According to CBO, “estimating the law’s overall effects on employment requires a more comprehensive analysis than the recipients’ reports provide.”



For this analysis, CBO relies on a computer model.  In other words, CBO does not look at the actual jobs data; instead it looks at a model of the economy.  CBO is very upfront about all of this. 



CBO used a computer model to predict how many jobs the stimulus bill would create before it was enacted into law.  Now that the stimulus bill is law, CBO is using a computer model to tell us it did just what they said it would do – create jobs.  Why would CBO rely on a model instead of actual data?



According to CBO –



“Data on actual output and employment… are not as helpful in determining [the stimulus bill’s] economic effects…because isolating those effects would require knowing what path the economy would have taken in the absence of the law. Because that path cannot be observed, there is no way to be certain about how the economy would have performed if the legislation had not been enacted.”



In other words, CBO doesn’t know how much better (or worse) the economy would have been if the stimulus bill had not been enacted.  That means CBO doesn’t how much better (or worse) the economy is now as a result of the stimulus bill.



So, basically CBO is saying trust us, or more specifically trust our model.   But, if the model was wrong to begin with, then it is still wrong.
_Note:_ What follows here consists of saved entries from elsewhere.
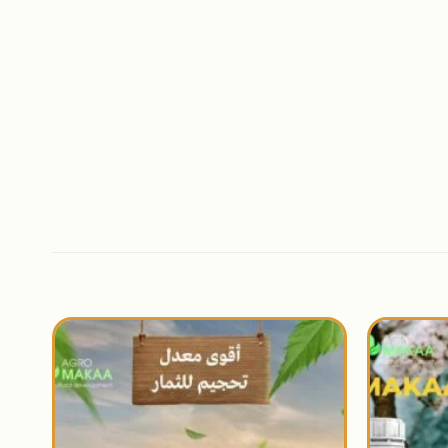
اضافة
اضافة
الى
الى
المنتجات
المنتجات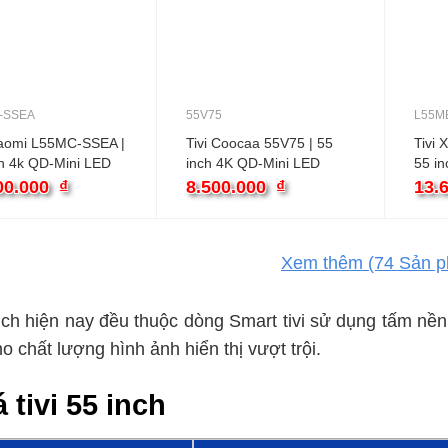
-SSEA
55V75
L55M
Xiaomi L55MC-SSEA |
Tivi Coocaa 55V75 | 55
Tivi 
ch 4k QD-Mini LED
inch 4K QD-Mini LED
55 in
e
Google
Goog
00.000
₫
8.500.000
₫
13.
Xem thêm
(74
Sản p
inch hiện nay đều thuộc dòng Smart tivi sử dụng tấm nề
ho chất lượng hình ảnh hiển thị vượt trội.
á tivi 55 inch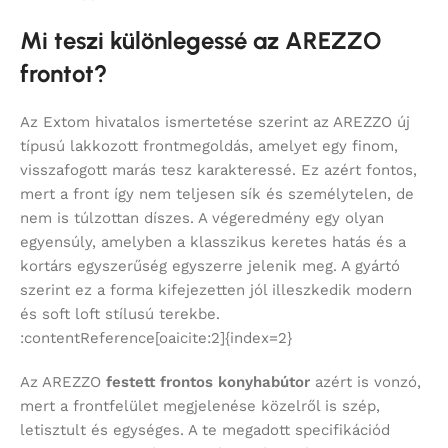
Mi teszi különlegessé az AREZZO
frontot?
Az Extom hivatalos ismertetése szerint az AREZZO új
típusú lakkozott frontmegoldás, amelyet egy finom,
visszafogott marás tesz karakteressé. Ez azért fontos,
mert a front így nem teljesen sík és személytelen, de
nem is túlzottan díszes. A végeredmény egy olyan
egyensúly, amelyben a klasszikus keretes hatás és a
kortárs egyszerűség egyszerre jelenik meg. A gyártó
szerint ez a forma kifejezetten jól illeszkedik modern
és soft loft stílusú terekbe.
:contentReference[oaicite:2]{index=2}
Az AREZZO
festett frontos konyhabútor
azért is vonzó,
mert a frontfelület megjelenése közelről is szép,
letisztult és egységes. A te megadott specifikációd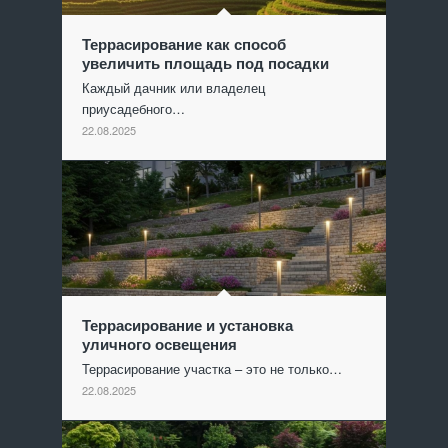
Террасирование как способ
увеличить площадь под посадки
Каждый дачник или владелец
приусадебного…
22.08.2025
Террасирование и установка
уличного освещения
Террасирование участка – это не только…
22.08.2025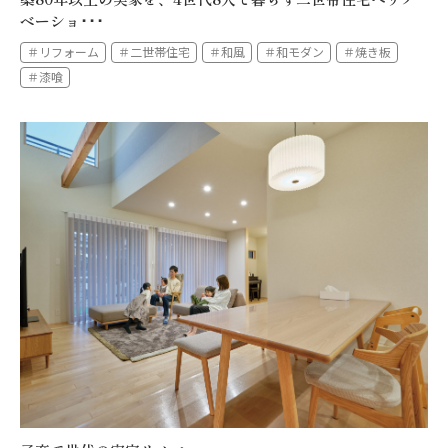
ベーショ･･･
＃リフォーム
＃二世帯住宅
＃和風
＃和モダン
＃焼き板
＃漆喰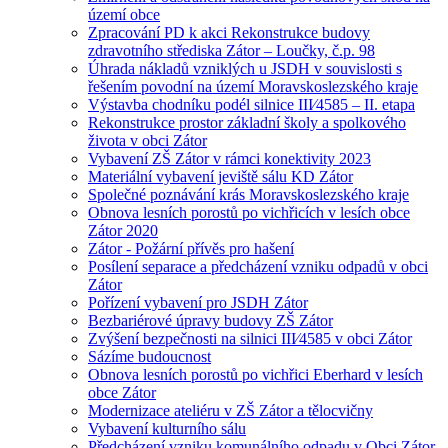
území obce
Zpracování PD k akci Rekonstrukce budovy
zdravotního střediska Zátor – Loučky, č.p. 98
Úhrada nákladů vzniklých u JSDH v souvislosti s
řešením povodní na území Moravskoslezského kraje
Výstavba chodníku podél silnice III⁄4585 – II. etapa
Rekonstrukce prostor základní školy a spolkového
života v obci Zátor
Vybavení ZŠ Zátor v rámci konektivity 2023
Materiální vybavení jeviště sálu KD Zátor
Společné poznávání krás Moravskoslezského kraje
Obnova lesních porostů po vichřicích v lesích obce
Zátor 2020
Zátor - Požární přívěs pro hašení
Posílení separace a předcházení vzniku odpadů v obci
Zátor
Pořízení vybavení pro JSDH Zátor
Bezbariérové úpravy budovy ZŠ Zátor
Zvýšení bezpečnosti na silnici III⁄4585 v obci Zátor
Sázíme budoucnost
Obnova lesních porostů po vichřici Eberhard v lesích
obce Zátor
Modernizace ateliéru v ZŠ Zátor a tělocvičny
Vybavení kulturního sálu
Předcházení vzniku komunálního odpadu v Obci Zátor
According to CBO, their model relies on historical relationships to determine estimated “multipliers” for each category of taxes and spending in the stimulus bill.  The problem is there is no way to know whether these historical relationships remain constant overtime, or whether they change under different economic circumstances.  In short, the jobs numbers attributed to the stimulus bill are based on assumptions that may or may not have any basis in reality.